As fate would have it, Cory MacClenathan lived just down the street from the senior Prock and soon Jimmy became fast friends with Cory Mac. Better yet, Cory's dad was putting together a top fuel ride for the kid and it was a natural to give Jimmy a shot at the slot of crew chief. Well, to shorten the story a bit, they came within 92 points of winning the NHRA World Championship with the unsponsored Mac Attack fueler. Not bad. Hold on it gets better.

Four time top fuel champ, Joe Amato had a falling out with his crew chief Tim Richards and was looking around for some help.
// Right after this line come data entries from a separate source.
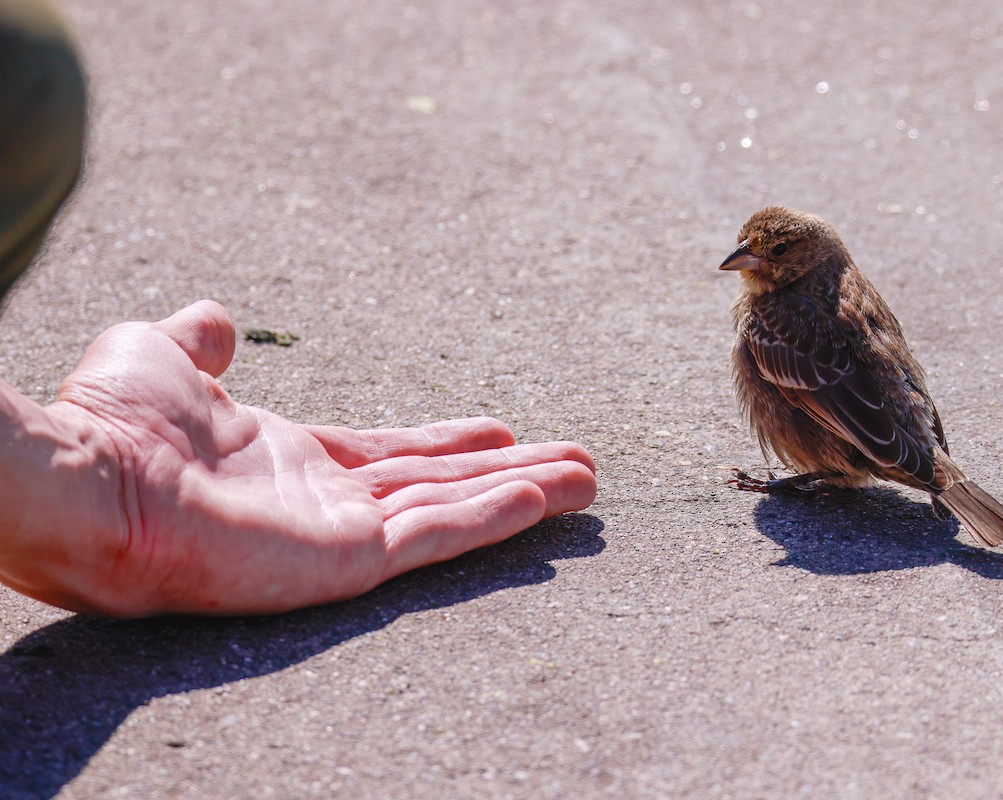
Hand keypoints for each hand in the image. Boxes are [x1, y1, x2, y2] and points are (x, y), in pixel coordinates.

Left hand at [0, 301, 596, 616]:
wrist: (83, 477)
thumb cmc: (110, 422)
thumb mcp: (158, 357)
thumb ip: (199, 344)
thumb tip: (213, 319)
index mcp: (290, 460)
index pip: (393, 453)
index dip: (452, 440)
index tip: (505, 430)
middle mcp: (326, 502)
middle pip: (441, 483)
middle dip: (511, 473)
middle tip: (577, 465)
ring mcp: (341, 536)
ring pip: (454, 511)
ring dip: (523, 496)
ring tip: (586, 482)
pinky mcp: (348, 561)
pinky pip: (437, 536)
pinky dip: (493, 519)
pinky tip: (543, 499)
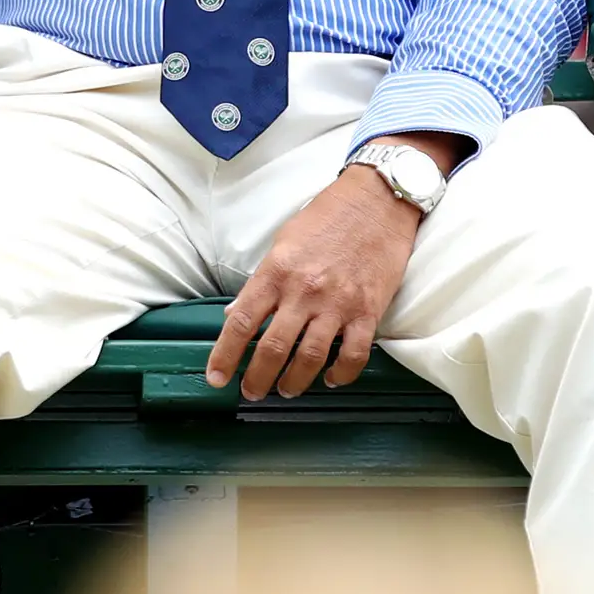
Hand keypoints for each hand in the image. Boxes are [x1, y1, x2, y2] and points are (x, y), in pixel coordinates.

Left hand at [208, 164, 423, 398]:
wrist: (377, 201)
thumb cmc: (327, 217)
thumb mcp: (283, 242)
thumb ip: (262, 281)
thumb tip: (239, 313)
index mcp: (277, 272)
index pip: (241, 322)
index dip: (225, 355)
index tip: (217, 376)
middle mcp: (304, 291)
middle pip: (273, 349)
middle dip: (257, 378)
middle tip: (252, 392)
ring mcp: (338, 304)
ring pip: (310, 359)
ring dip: (294, 382)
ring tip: (286, 389)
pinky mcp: (368, 311)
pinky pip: (353, 355)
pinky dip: (340, 374)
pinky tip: (330, 377)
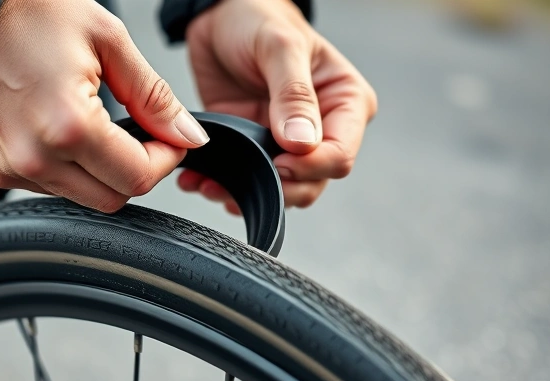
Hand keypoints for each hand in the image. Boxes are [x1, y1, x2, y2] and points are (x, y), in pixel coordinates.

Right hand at [0, 0, 210, 212]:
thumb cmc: (25, 12)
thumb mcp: (107, 41)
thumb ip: (154, 97)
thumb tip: (189, 135)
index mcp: (68, 126)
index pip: (139, 178)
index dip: (166, 159)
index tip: (168, 138)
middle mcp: (36, 158)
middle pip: (113, 198)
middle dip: (136, 169)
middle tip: (137, 132)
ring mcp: (11, 168)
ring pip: (84, 197)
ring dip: (100, 170)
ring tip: (93, 120)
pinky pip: (51, 188)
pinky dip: (69, 168)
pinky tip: (62, 129)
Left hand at [180, 0, 376, 212]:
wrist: (219, 17)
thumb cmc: (259, 19)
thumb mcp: (279, 48)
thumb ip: (294, 95)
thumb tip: (302, 143)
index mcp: (346, 102)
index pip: (340, 155)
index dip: (309, 166)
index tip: (278, 159)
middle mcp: (323, 127)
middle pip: (313, 182)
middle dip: (279, 188)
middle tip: (244, 175)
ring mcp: (288, 143)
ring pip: (282, 190)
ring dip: (249, 194)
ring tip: (214, 185)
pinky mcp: (256, 148)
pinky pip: (248, 181)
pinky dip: (226, 188)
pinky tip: (204, 182)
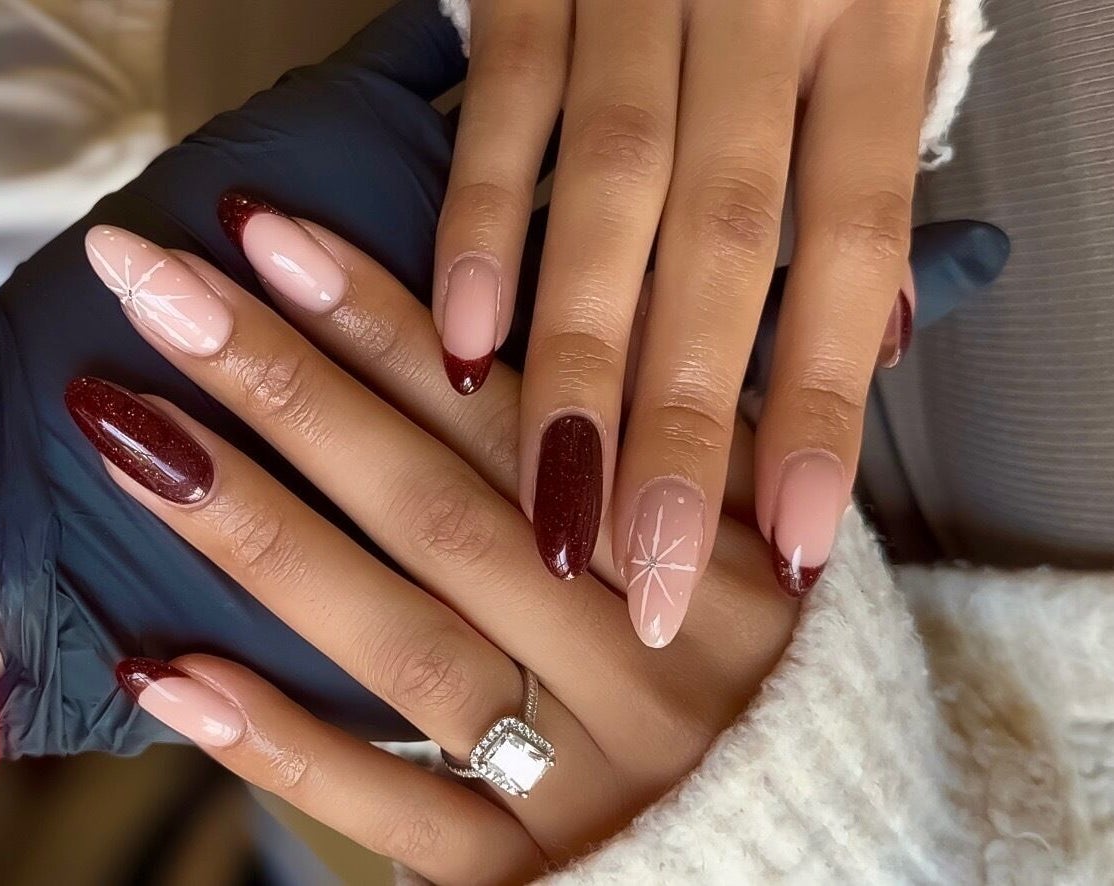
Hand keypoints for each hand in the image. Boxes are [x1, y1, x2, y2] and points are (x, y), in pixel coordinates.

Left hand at [74, 221, 795, 881]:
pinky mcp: (538, 872)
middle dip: (292, 388)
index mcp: (712, 552)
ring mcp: (590, 775)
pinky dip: (285, 744)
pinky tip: (171, 669)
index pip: (526, 416)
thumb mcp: (762, 538)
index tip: (271, 237)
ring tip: (129, 432)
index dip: (394, 323)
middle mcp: (648, 657)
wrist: (826, 841)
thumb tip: (543, 312)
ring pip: (408, 644)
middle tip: (158, 289)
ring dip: (260, 534)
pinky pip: (403, 811)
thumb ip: (676, 444)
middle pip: (443, 508)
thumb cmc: (779, 670)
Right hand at [434, 1, 943, 623]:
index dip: (821, 400)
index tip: (794, 540)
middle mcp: (764, 6)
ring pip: (611, 197)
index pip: (847, 245)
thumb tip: (879, 338)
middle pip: (723, 248)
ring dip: (579, 360)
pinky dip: (484, 220)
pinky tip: (465, 343)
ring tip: (558, 503)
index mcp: (869, 22)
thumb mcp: (875, 14)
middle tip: (653, 574)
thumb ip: (858, 170)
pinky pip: (509, 101)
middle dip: (684, 425)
Jimmy was seeking employment as well, having been out of work since the Mac Attack was retired, and Amato gave the kid a shot at the Key Parts top fuel crew chief job.
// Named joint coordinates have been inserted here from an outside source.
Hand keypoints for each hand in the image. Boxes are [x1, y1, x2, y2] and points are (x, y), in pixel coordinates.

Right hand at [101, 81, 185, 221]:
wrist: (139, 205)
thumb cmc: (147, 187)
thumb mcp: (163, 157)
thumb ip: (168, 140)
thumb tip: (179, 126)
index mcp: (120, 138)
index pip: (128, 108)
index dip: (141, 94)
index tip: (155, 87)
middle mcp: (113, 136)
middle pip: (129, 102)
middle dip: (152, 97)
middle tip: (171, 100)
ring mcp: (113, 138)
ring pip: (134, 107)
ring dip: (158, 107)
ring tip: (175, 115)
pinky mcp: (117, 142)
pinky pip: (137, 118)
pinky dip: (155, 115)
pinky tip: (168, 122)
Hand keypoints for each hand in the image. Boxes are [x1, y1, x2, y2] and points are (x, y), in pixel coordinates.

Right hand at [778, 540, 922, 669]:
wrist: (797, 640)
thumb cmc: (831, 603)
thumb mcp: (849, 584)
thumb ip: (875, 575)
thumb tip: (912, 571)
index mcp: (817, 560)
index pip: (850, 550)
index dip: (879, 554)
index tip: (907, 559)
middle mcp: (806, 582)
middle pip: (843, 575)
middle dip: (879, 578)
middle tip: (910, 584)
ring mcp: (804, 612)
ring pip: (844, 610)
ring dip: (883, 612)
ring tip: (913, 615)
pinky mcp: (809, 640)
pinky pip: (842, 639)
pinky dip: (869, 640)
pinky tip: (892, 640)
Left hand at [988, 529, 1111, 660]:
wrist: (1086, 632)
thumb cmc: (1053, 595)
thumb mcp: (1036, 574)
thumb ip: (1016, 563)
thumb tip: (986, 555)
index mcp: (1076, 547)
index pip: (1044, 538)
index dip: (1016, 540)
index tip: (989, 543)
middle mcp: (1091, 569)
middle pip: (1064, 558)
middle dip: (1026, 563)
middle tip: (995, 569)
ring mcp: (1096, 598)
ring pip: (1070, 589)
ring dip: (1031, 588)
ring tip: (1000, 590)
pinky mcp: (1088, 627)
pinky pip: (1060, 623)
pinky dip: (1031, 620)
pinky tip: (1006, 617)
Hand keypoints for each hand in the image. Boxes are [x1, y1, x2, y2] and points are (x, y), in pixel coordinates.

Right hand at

Meanwhile, Jeff departs Weiand for the wacky world of nitrous oxide and a job at Mike Thermos' Nitrous Oxide Systems (NOS) where he again directs the more serious racer on how to get down the track at a much more rapid rate.

"Jeff tried going on the road with the Amato operation, says father Tom, but he tired of all the traveling after about six months. He really likes it over at NOS and he is involved with Elvira".

Elvira, for those who don't know, is not some hussy, but a very quick "55 Chevy pro street nitrous warrior that was featured in the July issue of Drag Racer. With Jeff Prock at the wrenches, Elvira hums a 7.50 tune and reaches 185 miles per hour while doing it...and it's street legal.

Joe Amato currently holds both ends of the NHRA record for top fuel and when he tells people that he has the fastest car in the world, he is not kidding. Steve Evans and the NHRA TV crew have taken to calling Amato's fueler the Prock Rocket...a fitting compliment to the man who makes it run the way it does. Father Tom is justifiably proud of his two sons and well he should be. They both have become very adept at making lots of horsepower, albeit in different forms.

And now that Jimmy has two young sons, Thomas and Austin James, Tom the elder gets a chance to train the fourth generation of Procks...and he's lovin' it.